• **Text under study**
* * * * * * *
It is meant to be a cleaner format for human-writen data without the hassles of numbers containing commas, particularly on languages that use comma as decimal separator.

Rules

  • Values are separated by a sequence of at least one spacing element.
    • A spacing element is either a SPACE (byte value/codepoint 32) or a TAB (byte value/codepoint 9).
    • The first value in a row can be preceded by spacing, which is ignored.
    • The last value in a row can be succeeded by spacing, which is ignored.
  • Rows of values are separated by line-breaks. A line-break is an LF (byte value/codepoint 10) optionally preceded by CR (byte value/codepoint 13).
  • Values may be enclosed in quotes (").
  • Values must be enclosed in quotes in the following cases:
    • the value is empty;
    • the value contains any spacing element;
    • the value contains a line-break;
    • the value contains only quotes;
    • the value is the first thing in a row and starts with a HASH sign (#).
  • Values containing quotes are encoded by duplicating the quotes.
  • A line starting with the HASH sign (#) is ignored until the next line-break (or end of the content). Such line is considered a comment line.

Example

The following content:

# Name Age Note
1 John Doe 53 a.k.a. "Joe"
77 Mary 23

can be encoded as:

"#"  Name        Age  Note
 1   "John Doe"   53  "a.k.a. ""Joe"""
77   Mary         23  ""

Bytes and Chars - modules, imports

This SSV lib has a single generic implementation that is specialized for the "domains":

domain Element String StringSlice
bytes [u8] [Vec<u8>] &[u8]
chars [char] [String] &str

The generic implementation is in the [engine] module. The modules [bytes] and [chars] have specializations that are aliases for types in the [engine] module. Code using this crate should not have references to the [engine] module, only to the specializations modules.

Reading SSV

Given a byte reader (a value implementing the [std::io::Read] trait), SSV can be read with:

  • Tokenizer - an iterator that validates and returns tokens, including spacing, line-breaks and comments.
  • Reader - an iterator that returns rows. Each row is a Vec of values.
  • read - a utility function that creates a Reader object.

There is also the read_file function that reads from a file given its path.

Writing SSV

Given a byte writer (a value implementing the [std::io::Write] trait), SSV can be written with:

  • FluentWriter - an object that writes items with a fluent interface. Delimiters such as spacing and line-breaks are automatically written when required.
  • Writer - an object that writes in a row-oriented way.
  • write - a utility function that uses a Writer object to write SSV content.

There is also the write_file function that writes to a file given its path.
* * * * * * *
• **Task 1**
According to the SSV description, what makes up a line-break?
• **Task 2**
Say whether each statement agrees with the SSV description, answering yes or no and quoting the words that decide it: (a) Spacing before the first value in a row is ignored. (b) Code using the crate should refer directly to the engine module. (c) Writer writes items with a fluent interface.
• **Task 3**
Write out the SSV description between "Reading SSV" and "a Reader object.", inclusive, substituting "stream" for "iterator".

(Source records)
* * * * * * *
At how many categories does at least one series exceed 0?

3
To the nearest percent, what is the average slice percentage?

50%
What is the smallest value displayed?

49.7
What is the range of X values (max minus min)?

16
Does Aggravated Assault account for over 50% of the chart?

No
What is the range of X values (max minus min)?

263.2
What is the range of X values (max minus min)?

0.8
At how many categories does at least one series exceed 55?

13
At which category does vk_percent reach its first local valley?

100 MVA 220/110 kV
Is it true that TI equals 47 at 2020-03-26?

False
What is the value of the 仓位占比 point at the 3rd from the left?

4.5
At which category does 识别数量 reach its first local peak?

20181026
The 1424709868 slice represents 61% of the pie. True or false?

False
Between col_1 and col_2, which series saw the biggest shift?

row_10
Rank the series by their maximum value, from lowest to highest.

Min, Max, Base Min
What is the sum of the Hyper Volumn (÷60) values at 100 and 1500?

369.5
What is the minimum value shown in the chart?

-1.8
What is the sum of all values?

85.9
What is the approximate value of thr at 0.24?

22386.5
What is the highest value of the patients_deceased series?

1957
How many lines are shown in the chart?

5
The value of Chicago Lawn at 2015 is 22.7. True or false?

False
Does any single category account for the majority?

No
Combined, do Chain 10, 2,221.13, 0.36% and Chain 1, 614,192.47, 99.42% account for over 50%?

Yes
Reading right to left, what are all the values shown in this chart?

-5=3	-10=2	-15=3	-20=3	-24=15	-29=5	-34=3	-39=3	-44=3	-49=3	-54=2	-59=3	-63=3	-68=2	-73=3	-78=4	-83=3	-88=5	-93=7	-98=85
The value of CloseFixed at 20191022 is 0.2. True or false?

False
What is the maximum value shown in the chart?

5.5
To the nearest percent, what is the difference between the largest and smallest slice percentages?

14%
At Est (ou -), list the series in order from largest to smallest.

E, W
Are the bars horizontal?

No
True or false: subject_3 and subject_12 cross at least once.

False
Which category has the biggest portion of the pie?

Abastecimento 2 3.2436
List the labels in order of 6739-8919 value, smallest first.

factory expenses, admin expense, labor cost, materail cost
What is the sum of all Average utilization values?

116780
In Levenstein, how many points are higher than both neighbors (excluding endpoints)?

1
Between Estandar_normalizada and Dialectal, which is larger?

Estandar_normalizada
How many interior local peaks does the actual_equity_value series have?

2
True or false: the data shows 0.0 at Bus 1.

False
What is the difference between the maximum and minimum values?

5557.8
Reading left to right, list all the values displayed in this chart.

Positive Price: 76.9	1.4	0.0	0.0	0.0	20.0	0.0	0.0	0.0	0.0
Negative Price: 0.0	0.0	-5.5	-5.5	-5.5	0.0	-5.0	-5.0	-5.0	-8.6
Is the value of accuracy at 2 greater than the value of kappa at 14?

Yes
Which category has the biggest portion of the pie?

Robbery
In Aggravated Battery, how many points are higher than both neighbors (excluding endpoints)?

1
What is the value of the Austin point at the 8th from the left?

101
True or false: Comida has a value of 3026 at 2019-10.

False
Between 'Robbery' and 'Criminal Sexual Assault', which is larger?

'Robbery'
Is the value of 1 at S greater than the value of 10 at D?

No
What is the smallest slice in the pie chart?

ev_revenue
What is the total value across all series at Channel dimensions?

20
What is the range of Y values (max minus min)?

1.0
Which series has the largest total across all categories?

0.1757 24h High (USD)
* * * * * * *
• **Problem solution 1**
An LF (byte value/codepoint 10), optionally preceded by a CR (byte value/codepoint 13).

• **Problem solution 2**
(a) Yes: "The first value in a row can be preceded by spacing, which is ignored."
(b) No: "Code using this crate should not have references to the [engine] module, only to the specializations modules."
(c) No: "Writer - an object that writes in a row-oriented way."

• **Problem solution 3**
Reading SSV

Given a byte reader (a value implementing the [std::io::Read] trait), SSV can be read with:

  • Tokenizer - an stream that validates and returns tokens, including spacing, line-breaks and comments.
  • Reader - an stream that returns rows. Each row is a Vec of values.
  • read - a utility function that creates a Reader object.